(Dataset records)

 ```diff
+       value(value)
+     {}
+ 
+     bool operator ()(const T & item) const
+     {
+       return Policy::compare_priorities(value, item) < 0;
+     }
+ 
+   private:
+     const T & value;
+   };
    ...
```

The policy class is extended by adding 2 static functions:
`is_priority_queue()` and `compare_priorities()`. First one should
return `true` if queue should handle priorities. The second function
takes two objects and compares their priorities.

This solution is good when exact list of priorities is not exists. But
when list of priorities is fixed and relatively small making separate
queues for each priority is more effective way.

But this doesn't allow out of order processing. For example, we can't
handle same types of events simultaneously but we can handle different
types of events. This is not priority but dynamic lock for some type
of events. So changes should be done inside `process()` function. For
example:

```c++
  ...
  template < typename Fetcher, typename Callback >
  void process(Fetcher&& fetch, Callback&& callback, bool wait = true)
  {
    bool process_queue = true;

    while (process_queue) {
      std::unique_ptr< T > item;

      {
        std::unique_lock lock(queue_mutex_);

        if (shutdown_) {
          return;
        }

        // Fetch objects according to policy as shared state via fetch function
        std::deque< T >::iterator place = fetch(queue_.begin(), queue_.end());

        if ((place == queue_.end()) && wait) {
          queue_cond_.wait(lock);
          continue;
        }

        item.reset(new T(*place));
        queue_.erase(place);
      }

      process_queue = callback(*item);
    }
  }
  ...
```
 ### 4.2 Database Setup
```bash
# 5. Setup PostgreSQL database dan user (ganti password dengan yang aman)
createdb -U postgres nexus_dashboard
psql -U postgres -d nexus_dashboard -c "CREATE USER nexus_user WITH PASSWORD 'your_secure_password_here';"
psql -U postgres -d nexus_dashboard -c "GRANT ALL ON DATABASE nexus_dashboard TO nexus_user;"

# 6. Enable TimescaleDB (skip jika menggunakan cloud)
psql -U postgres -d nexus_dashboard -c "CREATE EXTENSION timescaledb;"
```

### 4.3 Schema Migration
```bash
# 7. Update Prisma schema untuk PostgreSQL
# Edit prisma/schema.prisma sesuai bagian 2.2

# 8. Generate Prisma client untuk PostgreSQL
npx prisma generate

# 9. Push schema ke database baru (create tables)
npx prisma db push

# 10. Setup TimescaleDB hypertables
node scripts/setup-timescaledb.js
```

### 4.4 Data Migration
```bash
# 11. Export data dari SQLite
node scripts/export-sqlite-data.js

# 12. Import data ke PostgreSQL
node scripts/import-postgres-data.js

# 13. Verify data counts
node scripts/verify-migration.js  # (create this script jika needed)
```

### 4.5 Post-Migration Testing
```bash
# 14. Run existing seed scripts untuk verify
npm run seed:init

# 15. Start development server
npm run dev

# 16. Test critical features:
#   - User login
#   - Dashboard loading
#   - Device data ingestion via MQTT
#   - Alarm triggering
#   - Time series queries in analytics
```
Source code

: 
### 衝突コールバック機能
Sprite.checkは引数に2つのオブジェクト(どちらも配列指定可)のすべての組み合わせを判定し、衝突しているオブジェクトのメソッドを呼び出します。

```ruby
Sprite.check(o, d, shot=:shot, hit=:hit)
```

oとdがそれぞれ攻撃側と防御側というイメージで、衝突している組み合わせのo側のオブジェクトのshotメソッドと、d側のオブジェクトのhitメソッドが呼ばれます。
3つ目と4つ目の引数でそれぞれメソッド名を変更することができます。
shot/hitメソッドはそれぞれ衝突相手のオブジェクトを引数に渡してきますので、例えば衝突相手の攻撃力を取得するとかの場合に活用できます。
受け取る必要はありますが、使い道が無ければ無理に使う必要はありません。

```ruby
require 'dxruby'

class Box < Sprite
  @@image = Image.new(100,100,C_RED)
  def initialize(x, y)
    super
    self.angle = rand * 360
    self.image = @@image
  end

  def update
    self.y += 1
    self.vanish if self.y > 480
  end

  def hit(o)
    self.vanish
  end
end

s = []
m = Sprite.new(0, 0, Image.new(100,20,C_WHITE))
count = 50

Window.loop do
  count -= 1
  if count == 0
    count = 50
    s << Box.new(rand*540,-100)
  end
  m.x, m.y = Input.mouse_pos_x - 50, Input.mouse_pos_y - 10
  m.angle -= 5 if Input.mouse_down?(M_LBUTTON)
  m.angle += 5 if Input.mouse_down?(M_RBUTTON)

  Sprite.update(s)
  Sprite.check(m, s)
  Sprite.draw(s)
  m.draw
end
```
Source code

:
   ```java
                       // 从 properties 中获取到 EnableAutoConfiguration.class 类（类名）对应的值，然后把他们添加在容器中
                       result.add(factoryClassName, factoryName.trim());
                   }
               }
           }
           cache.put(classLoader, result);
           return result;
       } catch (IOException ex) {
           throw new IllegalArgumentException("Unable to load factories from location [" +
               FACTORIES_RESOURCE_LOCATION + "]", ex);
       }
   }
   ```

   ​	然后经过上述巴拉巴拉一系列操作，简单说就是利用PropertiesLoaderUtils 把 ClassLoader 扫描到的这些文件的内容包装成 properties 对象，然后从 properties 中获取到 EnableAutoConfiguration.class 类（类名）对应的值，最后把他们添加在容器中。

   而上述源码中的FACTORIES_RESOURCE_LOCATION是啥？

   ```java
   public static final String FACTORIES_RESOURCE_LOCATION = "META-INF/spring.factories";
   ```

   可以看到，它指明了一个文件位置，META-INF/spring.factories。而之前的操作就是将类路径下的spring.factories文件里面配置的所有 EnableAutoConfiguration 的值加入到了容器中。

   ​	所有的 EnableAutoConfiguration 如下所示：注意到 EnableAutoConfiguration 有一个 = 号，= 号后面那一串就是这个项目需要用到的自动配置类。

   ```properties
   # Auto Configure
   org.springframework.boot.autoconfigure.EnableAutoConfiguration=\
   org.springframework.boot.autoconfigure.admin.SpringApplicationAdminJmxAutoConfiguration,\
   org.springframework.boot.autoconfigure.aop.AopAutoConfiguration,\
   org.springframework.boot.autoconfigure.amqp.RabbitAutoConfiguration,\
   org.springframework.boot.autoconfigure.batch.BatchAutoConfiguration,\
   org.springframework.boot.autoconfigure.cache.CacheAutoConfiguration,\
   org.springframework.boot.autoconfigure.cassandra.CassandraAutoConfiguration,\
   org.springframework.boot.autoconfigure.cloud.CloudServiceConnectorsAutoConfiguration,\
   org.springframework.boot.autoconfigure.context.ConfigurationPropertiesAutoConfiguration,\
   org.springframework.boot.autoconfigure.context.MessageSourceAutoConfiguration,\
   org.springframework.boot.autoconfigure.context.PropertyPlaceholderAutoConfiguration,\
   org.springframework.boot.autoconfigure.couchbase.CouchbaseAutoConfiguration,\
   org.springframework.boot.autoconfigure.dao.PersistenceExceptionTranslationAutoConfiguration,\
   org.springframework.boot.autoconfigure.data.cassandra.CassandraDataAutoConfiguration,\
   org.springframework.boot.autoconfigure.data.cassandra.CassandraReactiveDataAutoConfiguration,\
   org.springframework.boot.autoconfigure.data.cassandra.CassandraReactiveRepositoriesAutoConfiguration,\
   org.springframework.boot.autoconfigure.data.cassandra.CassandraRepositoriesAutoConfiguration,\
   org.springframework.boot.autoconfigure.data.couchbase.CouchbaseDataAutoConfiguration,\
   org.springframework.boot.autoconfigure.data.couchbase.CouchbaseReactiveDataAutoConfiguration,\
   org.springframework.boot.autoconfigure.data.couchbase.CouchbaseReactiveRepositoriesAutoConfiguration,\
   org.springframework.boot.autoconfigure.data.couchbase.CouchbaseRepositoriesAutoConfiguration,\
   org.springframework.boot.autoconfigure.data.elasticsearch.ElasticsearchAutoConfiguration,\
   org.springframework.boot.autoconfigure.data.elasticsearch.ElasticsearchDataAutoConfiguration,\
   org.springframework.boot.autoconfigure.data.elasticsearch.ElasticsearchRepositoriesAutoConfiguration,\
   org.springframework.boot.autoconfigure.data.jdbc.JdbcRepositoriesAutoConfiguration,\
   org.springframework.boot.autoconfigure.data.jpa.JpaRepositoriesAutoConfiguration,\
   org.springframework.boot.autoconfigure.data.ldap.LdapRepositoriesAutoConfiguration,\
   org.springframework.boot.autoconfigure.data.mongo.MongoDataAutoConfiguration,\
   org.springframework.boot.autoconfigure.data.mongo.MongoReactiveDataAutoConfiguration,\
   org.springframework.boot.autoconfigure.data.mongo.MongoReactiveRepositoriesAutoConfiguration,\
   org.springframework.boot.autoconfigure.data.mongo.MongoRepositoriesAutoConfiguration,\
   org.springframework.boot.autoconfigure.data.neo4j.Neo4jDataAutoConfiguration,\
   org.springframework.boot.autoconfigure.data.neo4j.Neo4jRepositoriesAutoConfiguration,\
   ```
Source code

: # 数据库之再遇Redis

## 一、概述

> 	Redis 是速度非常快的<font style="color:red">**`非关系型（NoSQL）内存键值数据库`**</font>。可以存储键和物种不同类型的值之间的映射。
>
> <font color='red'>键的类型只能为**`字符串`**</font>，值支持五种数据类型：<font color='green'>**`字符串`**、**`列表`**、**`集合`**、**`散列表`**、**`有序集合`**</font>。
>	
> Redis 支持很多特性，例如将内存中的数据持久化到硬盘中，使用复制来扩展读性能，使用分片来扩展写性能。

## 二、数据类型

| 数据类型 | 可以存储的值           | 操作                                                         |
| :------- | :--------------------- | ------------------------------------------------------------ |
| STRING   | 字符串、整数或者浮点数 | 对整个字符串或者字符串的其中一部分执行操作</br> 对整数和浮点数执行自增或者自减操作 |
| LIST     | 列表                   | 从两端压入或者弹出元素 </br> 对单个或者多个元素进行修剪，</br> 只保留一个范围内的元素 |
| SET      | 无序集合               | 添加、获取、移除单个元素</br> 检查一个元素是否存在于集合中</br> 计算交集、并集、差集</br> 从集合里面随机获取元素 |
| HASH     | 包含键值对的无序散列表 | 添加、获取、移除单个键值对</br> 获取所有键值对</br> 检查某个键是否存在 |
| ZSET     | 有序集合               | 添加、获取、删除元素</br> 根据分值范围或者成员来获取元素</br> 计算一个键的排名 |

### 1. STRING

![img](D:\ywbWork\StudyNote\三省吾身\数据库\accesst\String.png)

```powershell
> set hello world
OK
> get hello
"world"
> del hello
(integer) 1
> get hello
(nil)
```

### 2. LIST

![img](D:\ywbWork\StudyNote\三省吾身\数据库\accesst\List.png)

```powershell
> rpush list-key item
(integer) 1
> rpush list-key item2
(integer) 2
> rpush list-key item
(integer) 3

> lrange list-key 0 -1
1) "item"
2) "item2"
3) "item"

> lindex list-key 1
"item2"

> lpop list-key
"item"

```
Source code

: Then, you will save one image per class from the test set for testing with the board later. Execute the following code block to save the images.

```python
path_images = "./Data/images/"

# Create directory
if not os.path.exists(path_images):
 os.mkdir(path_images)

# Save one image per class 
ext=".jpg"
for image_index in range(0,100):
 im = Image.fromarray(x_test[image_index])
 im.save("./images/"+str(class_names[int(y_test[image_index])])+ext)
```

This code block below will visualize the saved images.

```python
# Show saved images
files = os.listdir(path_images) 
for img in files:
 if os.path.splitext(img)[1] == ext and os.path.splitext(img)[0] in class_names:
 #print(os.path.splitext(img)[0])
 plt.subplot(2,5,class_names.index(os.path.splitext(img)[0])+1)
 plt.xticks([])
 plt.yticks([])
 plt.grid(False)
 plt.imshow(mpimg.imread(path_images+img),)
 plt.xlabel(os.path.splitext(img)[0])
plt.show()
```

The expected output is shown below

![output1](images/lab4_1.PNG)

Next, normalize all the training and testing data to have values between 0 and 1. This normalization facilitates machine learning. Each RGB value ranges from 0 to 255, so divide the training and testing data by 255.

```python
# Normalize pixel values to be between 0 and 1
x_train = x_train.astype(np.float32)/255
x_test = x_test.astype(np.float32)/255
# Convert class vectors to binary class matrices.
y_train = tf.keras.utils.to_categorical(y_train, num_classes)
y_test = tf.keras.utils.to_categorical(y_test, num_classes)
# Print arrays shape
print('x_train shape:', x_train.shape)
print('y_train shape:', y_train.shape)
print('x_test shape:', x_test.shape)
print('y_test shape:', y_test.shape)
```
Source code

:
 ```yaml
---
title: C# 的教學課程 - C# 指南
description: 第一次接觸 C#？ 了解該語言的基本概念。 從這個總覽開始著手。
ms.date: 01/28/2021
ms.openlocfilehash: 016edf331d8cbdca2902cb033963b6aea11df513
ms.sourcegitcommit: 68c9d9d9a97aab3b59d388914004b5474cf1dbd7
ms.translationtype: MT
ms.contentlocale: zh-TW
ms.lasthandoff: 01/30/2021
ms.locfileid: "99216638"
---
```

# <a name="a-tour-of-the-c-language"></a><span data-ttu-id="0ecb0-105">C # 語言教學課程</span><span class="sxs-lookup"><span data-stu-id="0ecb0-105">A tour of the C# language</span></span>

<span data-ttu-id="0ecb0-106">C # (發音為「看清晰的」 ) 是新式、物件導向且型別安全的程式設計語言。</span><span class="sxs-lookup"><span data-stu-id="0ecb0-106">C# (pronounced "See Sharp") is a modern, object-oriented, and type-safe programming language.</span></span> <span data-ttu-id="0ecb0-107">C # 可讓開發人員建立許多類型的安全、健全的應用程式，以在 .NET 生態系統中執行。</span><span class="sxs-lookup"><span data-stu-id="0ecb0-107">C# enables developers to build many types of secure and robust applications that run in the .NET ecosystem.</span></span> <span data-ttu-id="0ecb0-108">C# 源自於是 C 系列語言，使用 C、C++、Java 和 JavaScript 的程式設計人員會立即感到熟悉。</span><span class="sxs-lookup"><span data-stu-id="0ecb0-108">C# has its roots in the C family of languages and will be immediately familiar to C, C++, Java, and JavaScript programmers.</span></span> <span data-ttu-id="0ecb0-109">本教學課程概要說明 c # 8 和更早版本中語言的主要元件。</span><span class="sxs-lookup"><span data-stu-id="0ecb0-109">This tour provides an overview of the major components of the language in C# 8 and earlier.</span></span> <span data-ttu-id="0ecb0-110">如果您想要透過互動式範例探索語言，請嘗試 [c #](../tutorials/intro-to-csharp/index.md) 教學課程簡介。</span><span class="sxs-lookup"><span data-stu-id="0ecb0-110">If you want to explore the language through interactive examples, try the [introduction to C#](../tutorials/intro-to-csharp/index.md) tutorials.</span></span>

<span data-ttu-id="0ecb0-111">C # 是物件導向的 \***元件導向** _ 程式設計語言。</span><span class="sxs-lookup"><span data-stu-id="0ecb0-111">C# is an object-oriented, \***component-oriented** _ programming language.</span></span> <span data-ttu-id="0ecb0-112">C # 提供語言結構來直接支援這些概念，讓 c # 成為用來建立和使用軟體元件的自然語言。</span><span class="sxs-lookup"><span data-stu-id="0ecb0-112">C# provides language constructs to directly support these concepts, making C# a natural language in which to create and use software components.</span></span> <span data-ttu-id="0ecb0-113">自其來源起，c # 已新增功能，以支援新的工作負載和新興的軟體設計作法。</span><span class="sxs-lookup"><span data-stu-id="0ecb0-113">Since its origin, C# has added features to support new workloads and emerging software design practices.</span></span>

(End Dataset records)

• Task item: Restate, word for word and with nothing added, the lines from the first line of the listing through the one where "when list of" stands.

• Expected answer:
 ```diff
+       value(value)
+     {}
+ 
+     bool operator ()(const T & item) const
+     {
+       return Policy::compare_priorities(value, item) < 0;
+     }
+ 
+   private:
+     const T & value;
+   };
    ...
```

The policy class is extended by adding 2 static functions:
`is_priority_queue()` and `compare_priorities()`. First one should
return `true` if queue should handle priorities. The second function
takes two objects and compares their priorities.

This solution is good when exact list of priorities is not exists. But
when list of priorities is fixed and relatively small making separate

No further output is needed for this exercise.